Il obéit à la main qui l’invitait à s’asseoir, et regarda Amable attentivement, pendant qu’elle lui expliquait comment les choses s’étaient passées, et qu’elle l’assurait que Laura avait été traitée avec la plus grande douceur.

— Ils lui pardonnent donc ! Amy, que je vous remercie ! Vous m’avez délivré d’un pesant fardeau. Je suis bien aise qu’elle ait parlé la première. Mais pour moi, je vois bien, à travers tous leurs ménagements, de quel œil ils me regardent !

— Ils savent que vous regrettez ce que vous avez fait et que vous avez tout écrit. Ils vous pardonnent, mais ils ne peuvent parler de ces choses à présent.

— Si vous me pardonnez, Amy, dit-il d’une voix rauque, je puis attendre le pardon de tout le monde !

— Chut ! ne parlez pas ainsi. Vous avez été si amical et nous avons tant souffert ensemble, qu’il serait impossible de ne pas oublier le passé. Ainsi vous m’écrirez, et vous me donnerez votre adresse ?

— Vous m’écrirez aussi ? s’écria Philippe avec un mouvement de joie. Amy ! c’est trop de bonté ! Les charbons ardents… Il s’arrêta, en portant de nouveau la main à son front.

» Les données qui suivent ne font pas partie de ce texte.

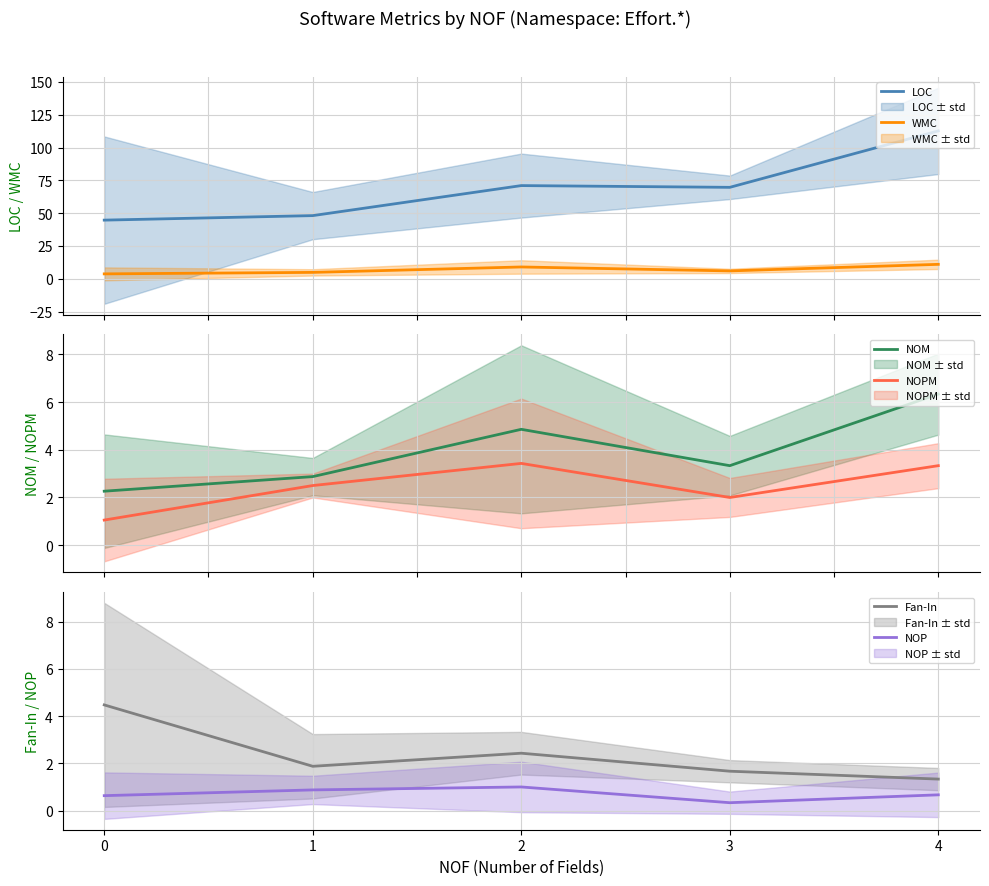

What is the sum of all WMC values?

34.6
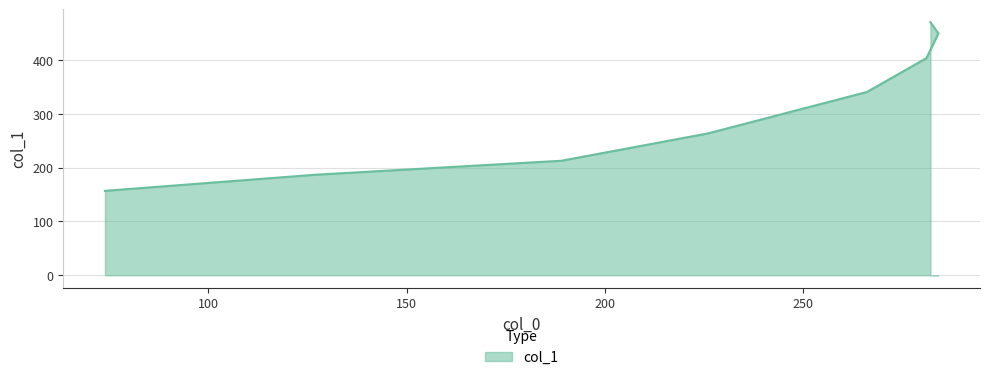

How many lines are shown in the chart?

1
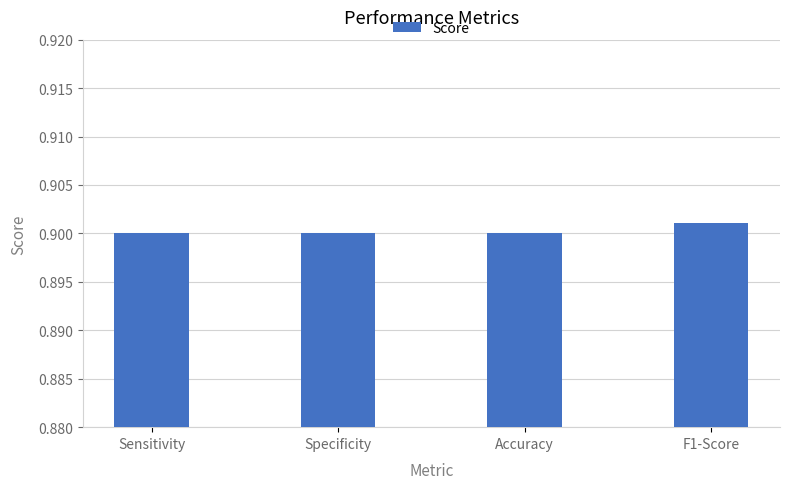

Are the bars grouped side by side (vs. stacked)?

No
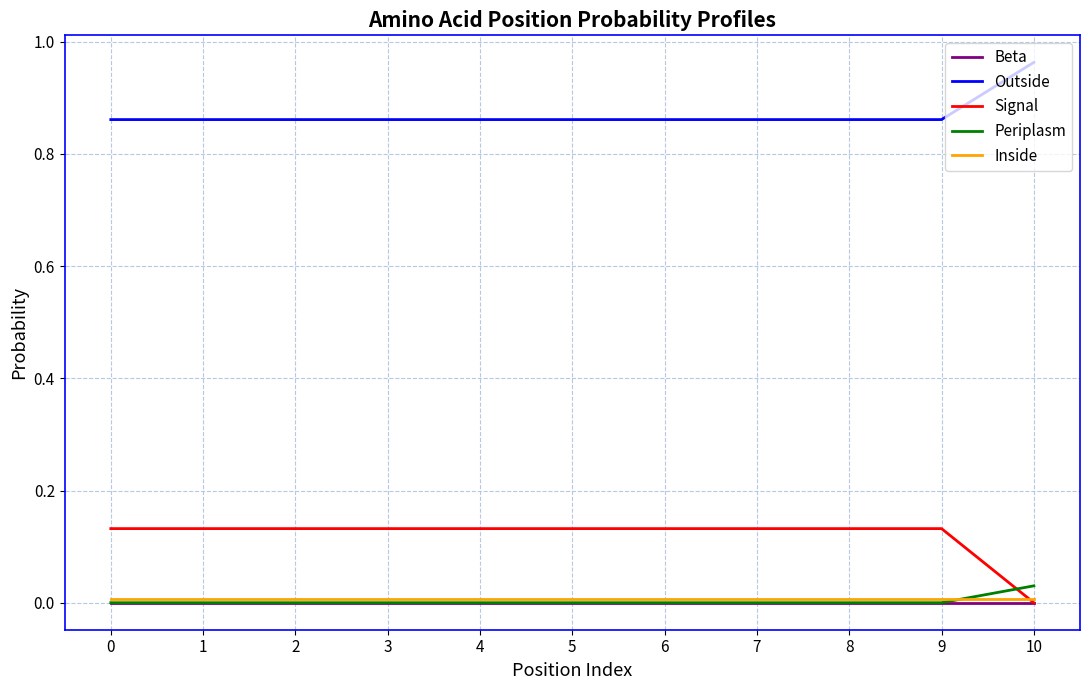

True or false: Signal has a value of 0.0 at 7.

False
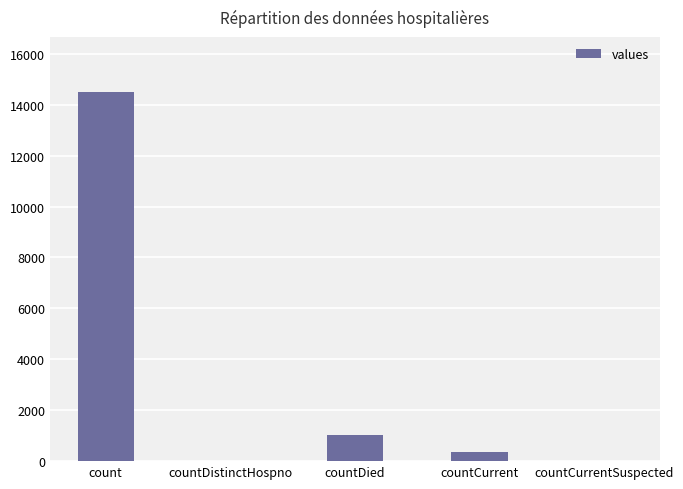

True or false: the data shows 1033 at countDied.

True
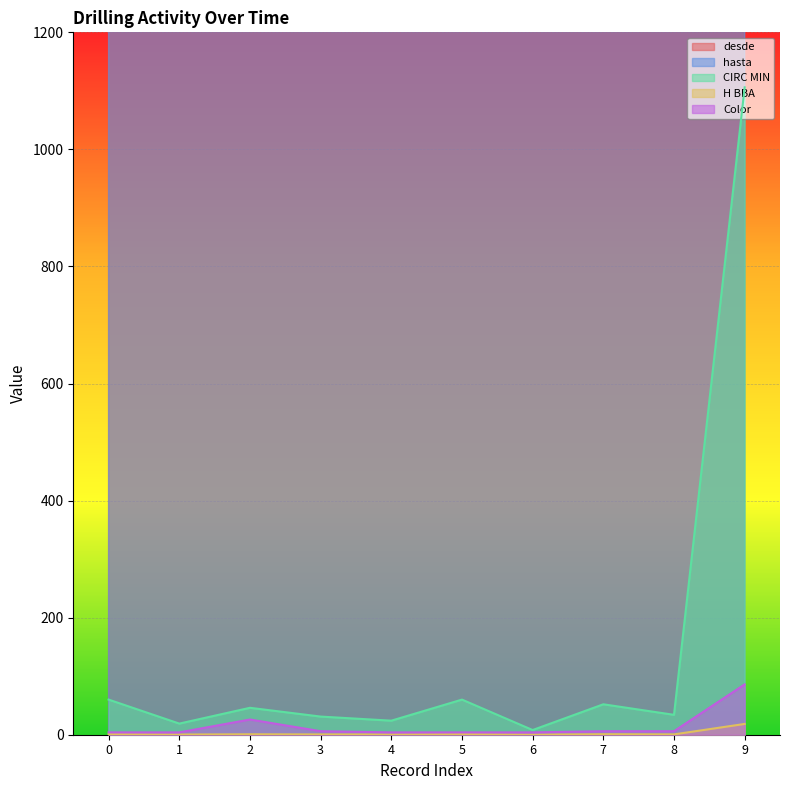

What is the highest value of the CIRC MIN series?

1106.0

— Ne dites plus cela, Philippe. Avez-vous mal à la tête ?

— Pas exactement, mais elle est si remplie de vous, Amy,… de lui… que j’ai connu trop tard… que je n’ai pas voulu comprendre… que j’ai persécuté !… Amy, si vous pouviez vous figurer mon angoisse, vous comprendriez celle du premier meurtrier, quand il dit : « Ma peine est plus forte que je ne puis la supporter. »

— Je ne comprends pas, dit Amy ; car lui, sa repentance le rendait heureux. Sans doute, plus vous souffrez à présent, plus vous serez consolé. Cette Bible, dit-elle, en prenant celle qui avait appartenu à Walter, sera une consolation pour vous, comme elle en a été une pour lui.

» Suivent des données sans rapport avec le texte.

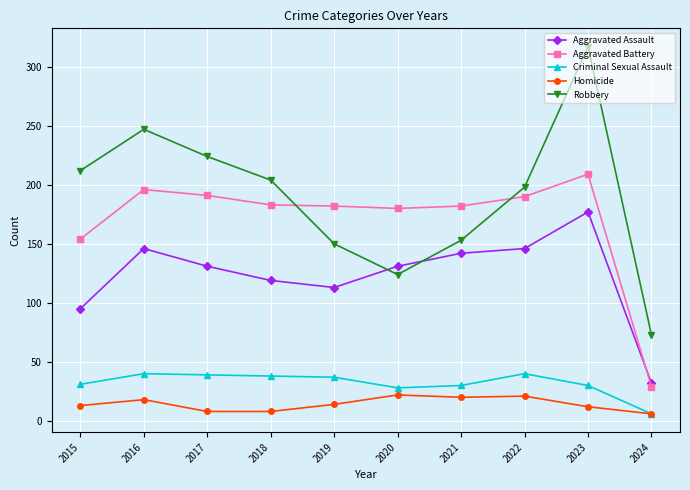

Count the number of data series in this chart.

5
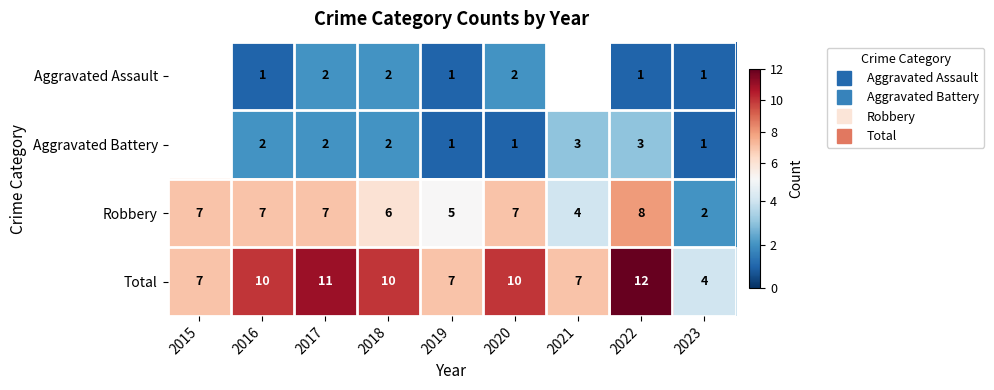

The value of Robbery at 2021 is 1.5. True or false?

False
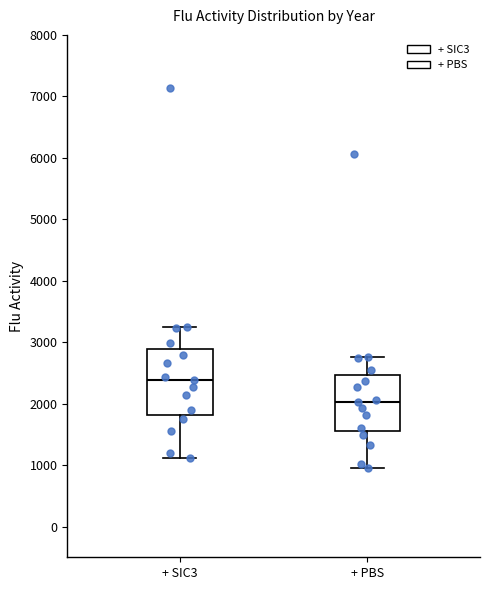

Which box's median line is the highest?

+ SIC3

Elle prit une plume pour écrire sur ce volume le nom de Philippe au-dessous de celui de son ancien propriétaire.

— Et la date, Amy… Oui, dit-il, comme il la vit écrire : « De la part de W. M. » Mais, mettez aussi : « Et de celle de A. M. » Merci ! Encore une chose, ajouta-t-il très bas. Ce passage que vous m’avez cité quand vous vîntes me chercher… le cœur froissé et brisé.

Comme elle finissait d’écrire, madame Edmonstone entra.

— Amy, tout est prêt, il faut partir. Adieu, Philippe, ajouta-t-elle du ton d’une personne si pressée de partir, qu’il lui semble que les adieux hâtent ce moment. M. Edmonstone était encore plus pressé. Il vint toucher cordialement la main à Philippe, en lui disant de reprendre bien vite sa bonne mine. Amable lui tendit aussi la main. Elle aurait voulu pouvoir prononcer quelques paroles consolantes, mais elle n’en eut pas la force. Elle rougit, baissa son voile et s’éloigna.

Philippe descendit avec eux ; il la vit entrer dans la voiture, où sa mère la suivit. M. Edmonstone se plaça auprès du cocher. Philippe se rappela le gai sourire avec lequel il l’avait vue entrer dans cette voiture, la dernière fois, et le jeune homme agile qui l’avait suivie ; il se rappela aussi le regard amical de Walter, quand il avait essayé une dernière fois de le persuader, et les soupçons injustes, la fierté, avec laquelle il avait repoussé cette dernière chance de réconciliation.

Devait-il revoir encore Amable ? Il gémit et retourna dans son appartement désert.